This week I sent out an SOS flare into the vast digital wilds of Substack. I asked the question we’ve all quietly wondered but rarely say out loud: Why am I not getting traction?
Stuck at 125 subscribers after two months of writing weekly, posting frequently, and being a genuinely engaged human in the community. I wasn’t throwing a tantrum—at least, I didn’t mean to. Looking back, maybe it was a bit of a whinge. But also? It was real. And if we can’t be real here, then what’s the point?
Turns out, I’m not alone. Not by a long shot.
The response was surprising, and honestly, kind of beautiful.
I got kindness. Suggestions. Stories. Solidarity.
Not performative “hang in there, babe” emojis. Real humans with real thoughts. People who cared enough to respond.
You can read their suggestions here. Maybe they’ll help you too if you’re also stuck in Substack subscriber purgatory.
And then—magic or math—my subscribers almost doubled. 125 became 228 in 48 hours. Maybe it was the algorithms doing their secret handshake behind the scenes. Maybe my vulnerability was just that magnetic. Maybe it was just divine timing. I don’t know.
But here’s what I do know: Substack isn’t social media. Let’s never lump it in with Facebook, X (formerly Twitter, and formerly tolerable), or Insta ever again. This space feels different. Calmer. Slower. More intentional. Less performative.
It’s not about curating a perfect grid or chasing dopamine hits from likes. It’s about tending. Showing up. Noticing what’s growing.
Substack is a garden.
That beautiful idea wasn’t mine—it came from a generous reader Beth Spencer who responded to my post and said something that landed right in my bones: Substack needs to be tended like a garden. With gentle, daily attention. With presence, patience, and care. It’s stayed with me ever since.
It’s not a megaphone.
Not a billboard.
Not a stage.
A garden.
It needs attention. It asks you to water it with your words, your presence, your replies. It rewards reciprocity—not just in comments or clicks, but in connection.
Sometimes that means planting new ideas when you’re not sure anyone’s listening.
Sometimes it means pulling up the weeds of self-doubt and imposter syndrome.
Sometimes it means composting the old content strategies that no longer serve you.
And sometimes, it means lying back in the grass, exhausted but proud, knowing you showed up and gave something real.
And the blooms? They’re the connections. The unexpected resonance. The fellow writers and readers who feel like they were always meant to be in your orbit.
I’ve met actual people here. People I want to know in-real-life. People I’m now Zooming with, meeting at writing festivals, maybe even sharing a wine with someday.
People who feel like penpals from a better time.
(And yes, also a few creepy blokes sending “hi” messages with suspiciously handsome profile photos that almost certainly aren’t them. Because even gardens have weeds.
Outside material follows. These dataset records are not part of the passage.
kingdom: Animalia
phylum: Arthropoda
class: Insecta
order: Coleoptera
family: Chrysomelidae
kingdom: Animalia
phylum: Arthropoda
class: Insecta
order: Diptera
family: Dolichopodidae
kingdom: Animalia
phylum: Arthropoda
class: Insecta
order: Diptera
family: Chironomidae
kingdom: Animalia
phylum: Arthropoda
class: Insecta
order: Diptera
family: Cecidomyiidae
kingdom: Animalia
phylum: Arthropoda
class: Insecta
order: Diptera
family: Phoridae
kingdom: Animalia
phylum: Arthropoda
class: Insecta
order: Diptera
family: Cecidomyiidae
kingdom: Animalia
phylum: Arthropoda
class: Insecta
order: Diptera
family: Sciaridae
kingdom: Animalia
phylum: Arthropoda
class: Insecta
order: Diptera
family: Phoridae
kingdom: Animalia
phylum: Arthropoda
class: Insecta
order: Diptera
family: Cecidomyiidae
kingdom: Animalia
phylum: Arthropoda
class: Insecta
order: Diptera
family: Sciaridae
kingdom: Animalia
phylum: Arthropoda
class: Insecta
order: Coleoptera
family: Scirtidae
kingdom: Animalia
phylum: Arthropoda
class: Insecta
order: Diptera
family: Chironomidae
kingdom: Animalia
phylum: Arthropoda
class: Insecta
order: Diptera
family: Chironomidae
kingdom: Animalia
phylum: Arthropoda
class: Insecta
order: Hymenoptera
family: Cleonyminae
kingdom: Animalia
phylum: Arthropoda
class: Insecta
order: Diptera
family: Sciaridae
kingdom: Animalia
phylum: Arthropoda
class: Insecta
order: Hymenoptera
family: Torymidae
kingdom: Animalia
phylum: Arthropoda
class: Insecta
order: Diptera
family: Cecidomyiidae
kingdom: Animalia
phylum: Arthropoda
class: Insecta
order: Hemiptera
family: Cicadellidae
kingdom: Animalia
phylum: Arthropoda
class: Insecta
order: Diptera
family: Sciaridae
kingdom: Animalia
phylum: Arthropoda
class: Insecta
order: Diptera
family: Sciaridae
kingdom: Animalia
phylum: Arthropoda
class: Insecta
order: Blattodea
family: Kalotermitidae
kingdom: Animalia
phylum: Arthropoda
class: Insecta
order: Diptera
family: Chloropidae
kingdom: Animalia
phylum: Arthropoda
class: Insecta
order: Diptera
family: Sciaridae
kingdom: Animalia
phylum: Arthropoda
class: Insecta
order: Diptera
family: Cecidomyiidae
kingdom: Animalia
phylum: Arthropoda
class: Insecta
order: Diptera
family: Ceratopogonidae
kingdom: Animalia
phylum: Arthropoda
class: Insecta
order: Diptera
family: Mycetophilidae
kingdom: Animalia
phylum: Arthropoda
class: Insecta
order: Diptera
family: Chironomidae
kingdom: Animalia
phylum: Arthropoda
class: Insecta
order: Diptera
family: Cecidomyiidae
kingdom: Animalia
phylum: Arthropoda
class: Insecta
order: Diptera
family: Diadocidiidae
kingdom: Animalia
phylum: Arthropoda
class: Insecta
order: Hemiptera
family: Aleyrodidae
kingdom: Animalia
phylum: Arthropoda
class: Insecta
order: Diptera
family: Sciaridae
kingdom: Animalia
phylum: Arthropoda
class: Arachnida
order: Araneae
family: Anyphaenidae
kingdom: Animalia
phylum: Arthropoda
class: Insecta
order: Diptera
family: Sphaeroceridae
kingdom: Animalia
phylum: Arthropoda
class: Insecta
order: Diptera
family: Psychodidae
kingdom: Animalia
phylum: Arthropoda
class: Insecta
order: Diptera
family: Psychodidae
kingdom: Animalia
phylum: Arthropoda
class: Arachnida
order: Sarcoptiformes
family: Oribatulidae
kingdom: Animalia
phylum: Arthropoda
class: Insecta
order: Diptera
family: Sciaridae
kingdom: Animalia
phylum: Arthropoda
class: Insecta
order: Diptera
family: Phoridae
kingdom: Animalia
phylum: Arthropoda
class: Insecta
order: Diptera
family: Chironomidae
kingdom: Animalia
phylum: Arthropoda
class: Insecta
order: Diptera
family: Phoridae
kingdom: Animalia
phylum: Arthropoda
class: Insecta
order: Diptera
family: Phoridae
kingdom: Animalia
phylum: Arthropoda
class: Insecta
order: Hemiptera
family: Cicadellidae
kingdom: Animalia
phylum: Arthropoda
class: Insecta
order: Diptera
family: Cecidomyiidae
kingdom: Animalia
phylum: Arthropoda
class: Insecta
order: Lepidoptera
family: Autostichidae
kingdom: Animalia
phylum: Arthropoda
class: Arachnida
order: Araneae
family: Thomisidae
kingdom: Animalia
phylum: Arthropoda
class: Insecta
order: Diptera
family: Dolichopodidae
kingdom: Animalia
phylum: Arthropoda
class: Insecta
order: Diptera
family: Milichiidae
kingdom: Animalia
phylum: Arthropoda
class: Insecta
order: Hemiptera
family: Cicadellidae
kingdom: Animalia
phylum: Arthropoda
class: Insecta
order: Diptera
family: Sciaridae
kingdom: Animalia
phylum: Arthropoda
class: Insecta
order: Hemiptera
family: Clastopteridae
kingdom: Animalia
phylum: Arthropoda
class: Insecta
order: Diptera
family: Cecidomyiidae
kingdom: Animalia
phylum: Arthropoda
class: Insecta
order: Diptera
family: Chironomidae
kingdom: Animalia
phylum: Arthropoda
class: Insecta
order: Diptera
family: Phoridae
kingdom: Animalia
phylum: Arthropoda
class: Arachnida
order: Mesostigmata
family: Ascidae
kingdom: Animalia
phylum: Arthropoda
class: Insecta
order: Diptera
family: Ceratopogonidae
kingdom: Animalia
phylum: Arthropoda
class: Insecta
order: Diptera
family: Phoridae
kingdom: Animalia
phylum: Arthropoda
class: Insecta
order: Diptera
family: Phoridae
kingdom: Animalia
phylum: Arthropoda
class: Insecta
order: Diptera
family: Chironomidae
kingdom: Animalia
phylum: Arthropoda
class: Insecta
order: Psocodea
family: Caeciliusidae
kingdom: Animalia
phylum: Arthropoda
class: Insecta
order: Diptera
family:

And let’s be real—there’s always a middle-aged man lurking in the metaphorical bushes thinking his unsolicited message is a gift.)
But mostly, this is a space of care.
I’ve already had more subscribers here than I ever managed through my old WordPress blog and Mailerlite list combined. Two years of pushing content out into the void vs. two months of authentic engagement here.
It’s made me rethink everything.
Do I need my website anymore?
Do I really need to copy/paste every post across multiple platforms just to keep feeding the SEO beast?
Or is this enough?
Substack feels like a turning point. A new way of writing, sharing, connecting.
Not shouting into the void, but planting roots in a community that gives a damn.
So here I am, watering my garden.
And I’m so damn glad you’re here in it with me.
🌱 Want to help this garden grow?
Share this post with a friend who’s also writing brave things into the void. Subscribe if you haven’t already. Leave a comment if you feel bold. Let’s build something nourishing, honest, and gloriously feminist—together.
Because brave women write. And brave women tend—to ourselves and each other.
I love that you wrote this, and the responses to the other one have helped me find more Australians, who have been missing for me, as we are now being swamped by the US trauma-filled news the algorithm appears to promote. I have been missing the connections recently too and I have been thinking that maybe my time would be better spent in the garden than making the effort of growing my Substack. Your posts and the comments to follow have changed my mind today. When I started here it was so peaceful, loving and kind and in the beginning all I could see was epic writing or even just lovely people giving it a crack. So many women in full bloom. I think I will delete a lot of the US-led trauma-soaked subscriptions for a while and hang out with more women like you!